PendahuluanPemerintah Republik Indonesia dalam menanggulangi tekanan penduduk telah menempatkan Program Kependudukan dan Keluarga Berencana (KB) sebagai Program Nasional. Menurut laporan BKKBN bahwa pada tahun 1988 di Indonesia terdapat 26.995.469 pasangan usia subur, pasangan yang mampu atau mudah memberikan keturunan.
Dari jumlah itu hanya 17.763.019 pasangan yang pernah menggunakan kontrasepsi dan ternyata di antara mereka sebagian besar adalah kaum wanita, sehingga para istrilah yang sebenarnya lebih aktif berperan sebagai akseptor KB sedang di pihak suami hanya 6% yang bersedia menggunakan kontrasepsi. Meskipun program KB dinilai cukup berhasil, tetapi dari kesinambungan dan kelancaran program tersebut diperlukan partisipasi aktif kaum pria.
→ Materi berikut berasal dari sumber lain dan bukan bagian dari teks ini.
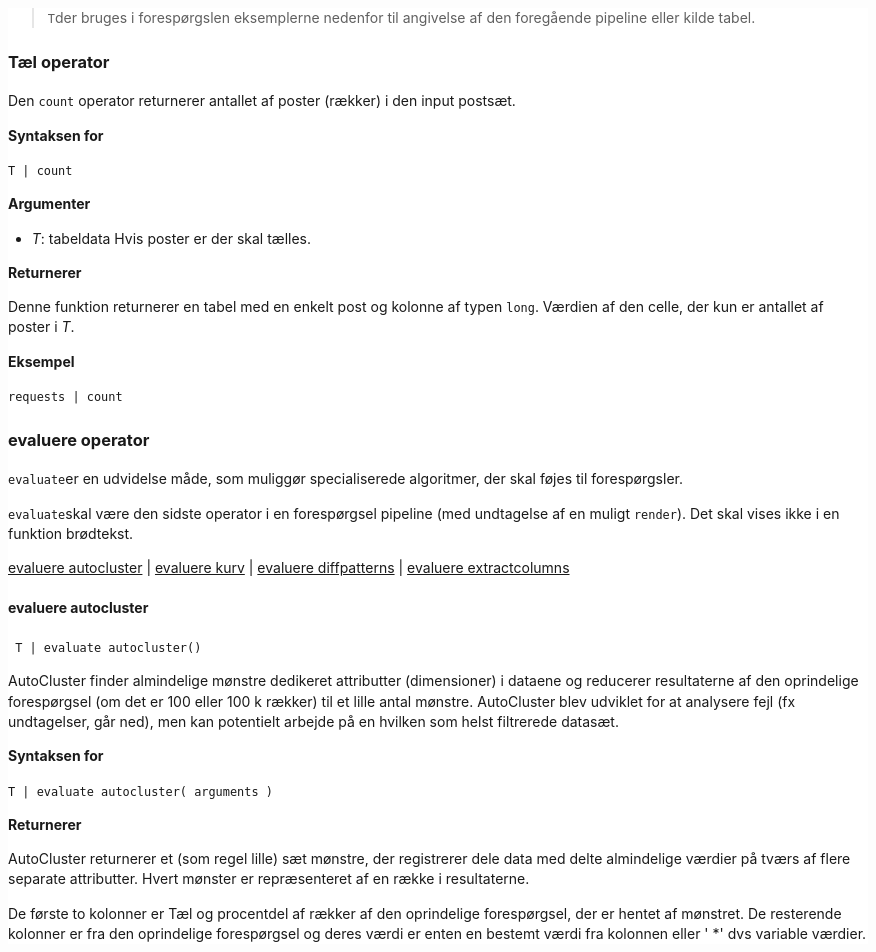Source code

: > `T`der bruges i forespørgslen eksemplerne nedenfor til angivelse af den foregående pipeline eller kilde tabel.
> 

### <a name="count-operator"></a>Tæl operator

Den `count` operator returnerer antallet af poster (rækker) i den input postsæt.

**Syntaksen for**

    T | count

**Argumenter**

* *T*: tabeldata Hvis poster er der skal tælles.

**Returnerer**

Denne funktion returnerer en tabel med en enkelt post og kolonne af typen `long`. Værdien af den celle, der kun er antallet af poster i *T*. 

**Eksempel**

```AIQL
requests | count
```

### <a name="evaluate-operator"></a>evaluere operator

`evaluate`er en udvidelse måde, som muliggør specialiserede algoritmer, der skal føjes til forespørgsler.

`evaluate`skal være den sidste operator i en forespørgsel pipeline (med undtagelse af en muligt `render`). Det skal vises ikke i en funktion brødtekst.

[evaluere autocluster](#evaluate-autocluster) | [evaluere kurv](#evaluate-basket) | [evaluere diffpatterns](#evaluate-diffpatterns) | [evaluere extractcolumns](#evaluate-extractcolumns)

#### <a name="evaluate-autocluster"></a>evaluere autocluster

     T | evaluate autocluster()

AutoCluster finder almindelige mønstre dedikeret attributter (dimensioner) i dataene og reducerer resultaterne af den oprindelige forespørgsel (om det er 100 eller 100 k rækker) til et lille antal mønstre. AutoCluster blev udviklet for at analysere fejl (fx undtagelser, går ned), men kan potentielt arbejde på en hvilken som helst filtrerede datasæt. 

**Syntaksen for**

    T | evaluate autocluster( arguments )

**Returnerer**

AutoCluster returnerer et (som regel lille) sæt mønstre, der registrerer dele data med delte almindelige værdier på tværs af flere separate attributter. Hvert mønster er repræsenteret af en række i resultaterne. 

De første to kolonner er Tæl og procentdel af rækker af den oprindelige forespørgsel, der er hentet af mønstret. De resterende kolonner er fra den oprindelige forespørgsel og deres værdi er enten en bestemt værdi fra kolonnen eller ' *' dvs variable værdier.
Perkembangan kontrasepsi pria jauh tertinggal dibandingkan dengan kontrasepsi wanita. Hal ini disebabkan sulitnya mengendalikan proses spermatogenesis jika. dibandingkan dengan proses ovulasi. Baru pada akhir-akhir ini para peneliti baik dalam maupun luar negeri mulai tertarik kembali pada alat atau bahan kontrasepsi pria. Di Indonesia penelitian sistematik tentang KB pria masih belum banyak dilakukan (1). Berbagai usaha telah dan terus dilakukan oleh para ahli dalam bidang andrologi, untuk memperoleh bahan kontrasepsi pria yang benar-benar ideal. Adapun yang dimaksud dengan kontrasepsi ideal harus memenuhi persyaratan mudah digunakan, murah, dapat diterima oleh masyarakat, tidak toksik, tidak menimbulkan efek sampingan, efektif dan bersifat reversibel (2). Sampai saat ini bahan atau alat kontrasepsi pria masih sangat terbatas yaitu kondom dan vasektomi. Terdapat petunjuk bahwa cara vasektomi bersifat ireversibel. Sedangkan kelemahan utama dalam penggunaan kondom adalah efek psikis karena berkurangnya daya sensitivitas.
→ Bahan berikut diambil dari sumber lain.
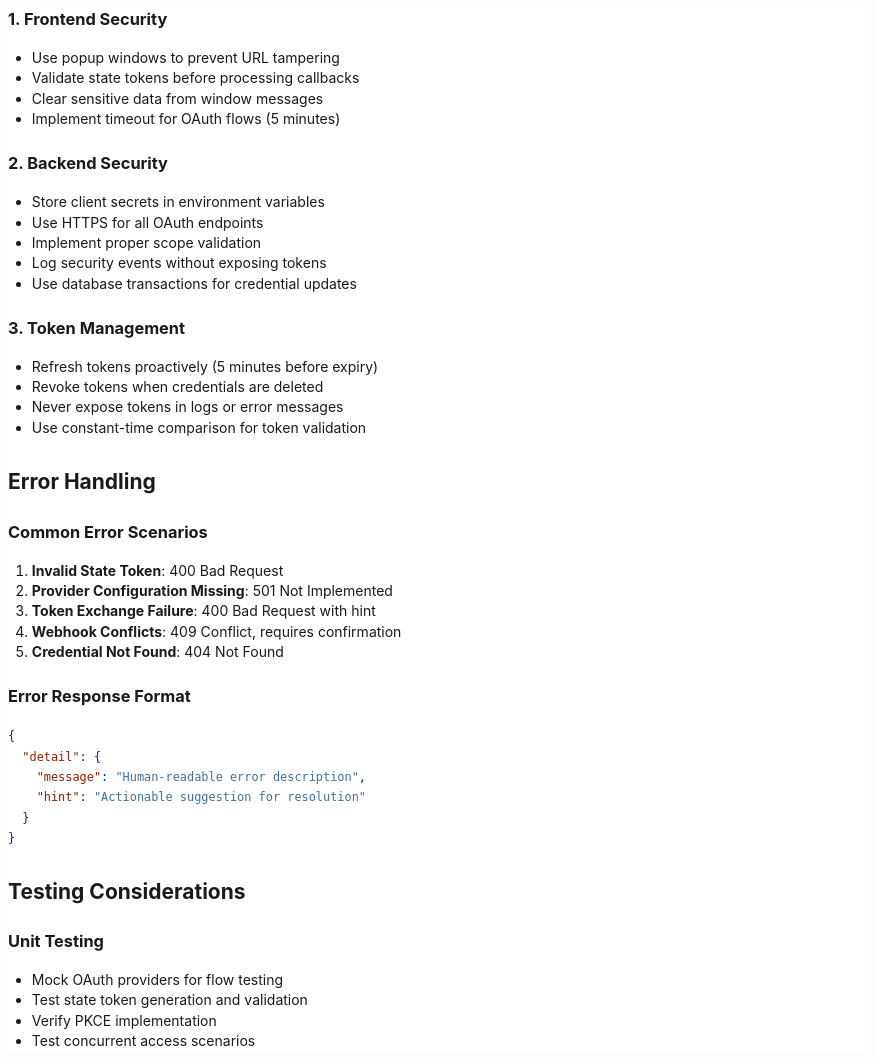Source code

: ### 1. Frontend Security

- Use popup windows to prevent URL tampering
- Validate state tokens before processing callbacks
- Clear sensitive data from window messages
- Implement timeout for OAuth flows (5 minutes)

### 2. Backend Security

- Store client secrets in environment variables
- Use HTTPS for all OAuth endpoints
- Implement proper scope validation
- Log security events without exposing tokens
- Use database transactions for credential updates

### 3. Token Management

- Refresh tokens proactively (5 minutes before expiry)
- Revoke tokens when credentials are deleted
- Never expose tokens in logs or error messages
- Use constant-time comparison for token validation

## Error Handling

### Common Error Scenarios

1. **Invalid State Token**: 400 Bad Request
2. **Provider Configuration Missing**: 501 Not Implemented
3. **Token Exchange Failure**: 400 Bad Request with hint
4. **Webhook Conflicts**: 409 Conflict, requires confirmation
5. **Credential Not Found**: 404 Not Found

### Error Response Format

```json
{
  "detail": {
    "message": "Human-readable error description",
    "hint": "Actionable suggestion for resolution"
  }
}
```

## Testing Considerations

### Unit Testing

- Mock OAuth providers for flow testing
- Test state token generation and validation
- Verify PKCE implementation
- Test concurrent access scenarios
Usaha untuk menemukan alat atau bahan kontrasepsi pria telah dilakukan oleh negara maju, antara lain dengan memanfaatkan bahan alami, tetapi hasilnya belum memuaskan sehingga penerapannya sebagai kontrasepsi pria masih diragukan. Oleh karena itu eksplorasi dan penelitian bahan kontrasepsi yang berasal dari tanaman masih merupakan prioritas. Selain itu bahan obat-obatan termasuk kontrasepsi yang berasal dari tanaman mempunyai keuntungan antara lain toksisitasnya rendah, mudah diperoleh, murah harganya dan kurang menimbulkan efek samping (1).
Dari hasil skrining aktivitas spermisida 1.600 ekstrak tanaman yang tumbuh di India, ternyata 30 ekstrak tanaman mempunyai efek spermisida pada tikus dan 16 ekstrak tanaman menyebabkan "immotilitas spermatozoa" manusia (3).
Buah pare yang merupakan bagian dari tanaman pare (Momordica charantia L) dilaporkan mempunyai khasiat kontrasepsi, karena mengandung momordikosida golongan glukosida triterpen atau kukurbitasin (4). Bahan ini bersifat sitotoksik dan dapat menghambat spermatogenesis anjing (5). Disamping itu terdapat indikasi bahwa ekstrak buah pare yang diberikan pada tikus secara oral, dapat menyebabkan penurunan jumlah dan kualitas spermatozoa (6).
TeIah diketahui ada 12 jenis glukosida triterpen terkandung dalam tanaman pare, masing-masing dikenal dengan nama momordikosida A sampai L. Momordikosida utama yang terdapat dalam buah pare adalah jenis K dan L .(7), dan diduga momordikosida jenis inilah yang bersifat sitotoksilc atau sitostatik (8).
Terdapat bukti bahwa glukosida triterpen bersifat anti pertumbuhan, terutama menghambat perkecambahan biji kapas, menghambat pertumbuhan sel-sel tumor dan menghambat perkembangan fetus tikus (8). Dengan demikian kukurbitasin merupakan zat anti proliferasi dan anti. diferensiasi sel yang sangat poten (4,7,8).
Mengingat. spermatozoa merupakan sel haploid yang berasal dari perkembangan dan diferensiasi sel-sel induk germinal di dalam testis, maka timbul permasalahan yang menarik yaitu apakah ekstrak buah pare yang diberikan pada mencit jantan akan menghambat spermatogenesis dan sekaligus bersifat anti-fertilitas. Jika hal itu benar, apakah efek anti-fertilitas tersebut bersifat .reversibel. Masalah ini menjadi lebih menarik untuk diselidiki karena buah pare disukai banyak orang di Indonesia sebagai lauk dan mudah diperoleh?